━━ TEXTO

Hace tiempo que dejé de participar en la mayoría de manifestaciones que tienen lugar si veo claro riesgo de que haya personas o grupos que las vayan a utilizar para sus propios intereses o filias. Sé que igual me pierdo reivindicaciones justas pero ya he estado en suficientes como para saber que hay un porcentaje de la población a la que el respeto a la idea primigenia de una reunión o celebración le entra por un oído y le sale por el otro. En la Korrika ha vuelto a pasar y ha vuelto a pasar para regocijo de la derecha –que está en general encantada con que haya exaltación de presos de ETA para meter todo en un mismo saco, aunque no creo ni de lejos que a las familias de los asesinados les guste un pelo, a mi no me gustaría en su caso– y ante el silencio de los organizadores, que deberían dar un paso adelante y cuando menos declarar que determinadas imágenes no son bien recibidas.

Si tu objetivo –muy loable– es el fomento del euskera y el 99,9% de la muchísima gente que salió a la calle está allí por eso no veo qué problema hay en decir una obviedad: no es el sitio para esto, hay otros escenarios. Otxandiano, portavoz de Bildu en el Parlamento Vasco, ha manifestado que no se responsabilice a AEK, organizadora, porque es una decisión de cada persona, pero al mismo tiempo ha pedido una “reflexión para no dañar la sensibilidad de las víctimas”. Es un paso, un paso de agradecer dentro de una estructura política que muchas veces calla y otorga ante cuestiones que no solo dañan a terceros sino que, sinceramente, dañan el objetivo de las organizaciones que celebran estos eventos. El ambiente era espectacular, la marea humana a ratos también y el objetivo es fantástico. No le veo problema a que tanto desde fuera como desde dentro –que los hay y muchos– los espectadores y participantes puedan apoyar algo sin necesidad de sentirse incómodos y parte de algo que no va con ellos.

━━━━
━━ FILAS PROPORCIONADAS

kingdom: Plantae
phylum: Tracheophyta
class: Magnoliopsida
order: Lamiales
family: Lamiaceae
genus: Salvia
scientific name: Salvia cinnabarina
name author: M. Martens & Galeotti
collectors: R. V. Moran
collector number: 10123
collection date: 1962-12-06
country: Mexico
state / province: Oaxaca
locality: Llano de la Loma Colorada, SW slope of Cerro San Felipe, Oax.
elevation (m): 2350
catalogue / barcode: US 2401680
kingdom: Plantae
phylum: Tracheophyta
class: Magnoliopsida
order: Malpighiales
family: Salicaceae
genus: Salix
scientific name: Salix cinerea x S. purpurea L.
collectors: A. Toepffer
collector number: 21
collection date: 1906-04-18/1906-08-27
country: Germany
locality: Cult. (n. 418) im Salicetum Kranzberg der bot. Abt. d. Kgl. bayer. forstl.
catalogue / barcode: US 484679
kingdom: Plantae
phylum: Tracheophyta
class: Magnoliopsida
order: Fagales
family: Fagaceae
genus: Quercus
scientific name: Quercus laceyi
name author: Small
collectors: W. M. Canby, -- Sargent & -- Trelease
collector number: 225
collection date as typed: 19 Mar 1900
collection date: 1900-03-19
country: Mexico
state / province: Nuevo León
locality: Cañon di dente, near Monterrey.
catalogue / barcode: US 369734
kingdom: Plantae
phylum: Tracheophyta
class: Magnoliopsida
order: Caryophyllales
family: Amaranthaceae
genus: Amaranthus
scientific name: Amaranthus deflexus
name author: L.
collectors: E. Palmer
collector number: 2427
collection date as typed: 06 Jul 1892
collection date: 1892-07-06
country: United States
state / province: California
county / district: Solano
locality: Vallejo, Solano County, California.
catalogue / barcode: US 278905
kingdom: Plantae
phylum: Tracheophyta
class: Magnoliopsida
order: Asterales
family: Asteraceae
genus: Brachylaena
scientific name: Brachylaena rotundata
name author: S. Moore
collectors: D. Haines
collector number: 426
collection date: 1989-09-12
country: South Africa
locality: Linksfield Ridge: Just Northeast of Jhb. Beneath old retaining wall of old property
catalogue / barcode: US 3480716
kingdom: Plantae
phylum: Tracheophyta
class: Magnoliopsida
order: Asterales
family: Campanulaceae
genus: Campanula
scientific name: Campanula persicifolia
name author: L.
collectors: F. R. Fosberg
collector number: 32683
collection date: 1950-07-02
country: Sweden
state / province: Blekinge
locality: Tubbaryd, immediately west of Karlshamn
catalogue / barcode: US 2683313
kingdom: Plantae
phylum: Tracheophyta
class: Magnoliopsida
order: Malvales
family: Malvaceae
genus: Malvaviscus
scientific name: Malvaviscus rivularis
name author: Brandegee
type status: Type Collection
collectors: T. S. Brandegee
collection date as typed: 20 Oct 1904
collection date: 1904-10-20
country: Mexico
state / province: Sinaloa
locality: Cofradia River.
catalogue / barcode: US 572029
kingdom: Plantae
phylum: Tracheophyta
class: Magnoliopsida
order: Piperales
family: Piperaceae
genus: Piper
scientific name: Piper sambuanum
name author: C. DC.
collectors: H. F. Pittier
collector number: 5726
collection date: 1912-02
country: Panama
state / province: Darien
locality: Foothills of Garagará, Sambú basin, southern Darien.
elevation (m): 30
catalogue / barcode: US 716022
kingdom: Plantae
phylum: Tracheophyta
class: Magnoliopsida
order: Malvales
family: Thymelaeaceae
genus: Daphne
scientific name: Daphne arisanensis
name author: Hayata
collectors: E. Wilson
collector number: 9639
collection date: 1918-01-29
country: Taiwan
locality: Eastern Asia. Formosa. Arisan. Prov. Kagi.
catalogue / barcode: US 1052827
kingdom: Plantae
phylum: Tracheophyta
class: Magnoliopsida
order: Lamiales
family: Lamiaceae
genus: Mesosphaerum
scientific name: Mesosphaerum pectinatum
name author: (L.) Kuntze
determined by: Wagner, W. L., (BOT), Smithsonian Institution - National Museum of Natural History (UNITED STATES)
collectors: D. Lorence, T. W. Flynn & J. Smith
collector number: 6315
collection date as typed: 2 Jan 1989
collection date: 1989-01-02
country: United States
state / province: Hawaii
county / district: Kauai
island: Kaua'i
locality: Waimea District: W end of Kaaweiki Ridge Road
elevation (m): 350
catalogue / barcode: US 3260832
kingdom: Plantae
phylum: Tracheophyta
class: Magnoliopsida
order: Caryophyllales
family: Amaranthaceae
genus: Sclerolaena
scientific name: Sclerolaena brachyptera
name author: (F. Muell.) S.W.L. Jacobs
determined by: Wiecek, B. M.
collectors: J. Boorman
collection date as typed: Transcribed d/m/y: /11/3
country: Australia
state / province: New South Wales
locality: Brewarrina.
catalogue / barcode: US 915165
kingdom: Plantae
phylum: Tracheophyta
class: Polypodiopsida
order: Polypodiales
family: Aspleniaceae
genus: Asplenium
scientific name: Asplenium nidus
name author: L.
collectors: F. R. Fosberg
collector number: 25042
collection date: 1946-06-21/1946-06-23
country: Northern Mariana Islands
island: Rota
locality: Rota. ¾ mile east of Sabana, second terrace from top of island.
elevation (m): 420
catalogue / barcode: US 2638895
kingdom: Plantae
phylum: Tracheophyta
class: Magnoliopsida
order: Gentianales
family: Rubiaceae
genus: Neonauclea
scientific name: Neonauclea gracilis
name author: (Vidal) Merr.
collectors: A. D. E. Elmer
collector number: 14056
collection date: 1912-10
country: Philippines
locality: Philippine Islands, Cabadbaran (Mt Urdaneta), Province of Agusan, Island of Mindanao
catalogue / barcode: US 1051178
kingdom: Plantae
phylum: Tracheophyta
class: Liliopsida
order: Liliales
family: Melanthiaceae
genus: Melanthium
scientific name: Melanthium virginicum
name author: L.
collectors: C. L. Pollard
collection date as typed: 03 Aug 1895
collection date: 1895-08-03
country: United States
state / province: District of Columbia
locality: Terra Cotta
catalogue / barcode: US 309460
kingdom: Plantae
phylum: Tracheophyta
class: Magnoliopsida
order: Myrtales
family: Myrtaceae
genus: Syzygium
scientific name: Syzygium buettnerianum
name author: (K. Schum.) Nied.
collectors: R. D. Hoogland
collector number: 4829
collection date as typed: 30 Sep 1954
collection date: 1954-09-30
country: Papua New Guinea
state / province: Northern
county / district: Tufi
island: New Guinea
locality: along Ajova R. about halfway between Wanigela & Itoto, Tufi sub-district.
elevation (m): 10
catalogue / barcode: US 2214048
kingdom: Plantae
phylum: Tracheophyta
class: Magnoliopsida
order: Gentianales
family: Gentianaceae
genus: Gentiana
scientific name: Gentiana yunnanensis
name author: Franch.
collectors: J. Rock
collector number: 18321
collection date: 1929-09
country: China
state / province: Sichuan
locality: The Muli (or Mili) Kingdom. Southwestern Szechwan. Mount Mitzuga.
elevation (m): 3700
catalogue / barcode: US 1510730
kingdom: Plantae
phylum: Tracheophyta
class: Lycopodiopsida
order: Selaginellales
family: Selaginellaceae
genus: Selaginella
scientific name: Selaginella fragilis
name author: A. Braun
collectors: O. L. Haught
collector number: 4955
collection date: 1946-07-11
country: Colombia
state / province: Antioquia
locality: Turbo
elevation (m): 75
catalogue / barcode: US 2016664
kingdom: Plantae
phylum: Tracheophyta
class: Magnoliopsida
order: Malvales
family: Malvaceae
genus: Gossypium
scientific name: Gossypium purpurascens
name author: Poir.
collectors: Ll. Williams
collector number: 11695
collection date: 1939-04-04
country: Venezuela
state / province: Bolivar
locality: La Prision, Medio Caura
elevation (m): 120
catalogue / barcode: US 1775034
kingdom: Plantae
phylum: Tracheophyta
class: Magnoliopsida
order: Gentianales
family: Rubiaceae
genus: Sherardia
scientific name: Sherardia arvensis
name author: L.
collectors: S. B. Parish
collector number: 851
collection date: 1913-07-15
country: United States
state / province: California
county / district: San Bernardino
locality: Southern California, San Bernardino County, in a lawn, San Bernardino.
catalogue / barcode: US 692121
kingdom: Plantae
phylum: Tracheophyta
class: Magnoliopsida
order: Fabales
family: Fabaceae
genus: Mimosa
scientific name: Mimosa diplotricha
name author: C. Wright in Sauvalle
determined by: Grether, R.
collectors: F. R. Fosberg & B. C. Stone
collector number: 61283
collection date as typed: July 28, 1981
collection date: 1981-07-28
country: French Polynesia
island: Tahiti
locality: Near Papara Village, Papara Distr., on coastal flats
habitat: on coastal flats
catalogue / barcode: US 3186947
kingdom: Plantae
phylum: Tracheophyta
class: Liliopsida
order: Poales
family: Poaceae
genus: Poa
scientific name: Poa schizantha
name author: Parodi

━━━━

→ **ENUNCIADO**
Transcribe palabra por palabra el texto sobre la Korrika desde «Hace tiempo que» hasta «son bien recibidas.».

→ **SOLUCIÓN**
Hace tiempo que dejé de participar en la mayoría de manifestaciones que tienen lugar si veo claro riesgo de que haya personas o grupos que las vayan a utilizar para sus propios intereses o filias. Sé que igual me pierdo reivindicaciones justas pero ya he estado en suficientes como para saber que hay un porcentaje de la población a la que el respeto a la idea primigenia de una reunión o celebración le entra por un oído y le sale por el otro. En la Korrika ha vuelto a pasar y ha vuelto a pasar para regocijo de la derecha –que está en general encantada con que haya exaltación de presos de ETA para meter todo en un mismo saco, aunque no creo ni de lejos que a las familias de los asesinados les guste un pelo, a mi no me gustaría en su caso– y ante el silencio de los organizadores, que deberían dar un paso adelante y cuando menos declarar que determinadas imágenes no son bien recibidas.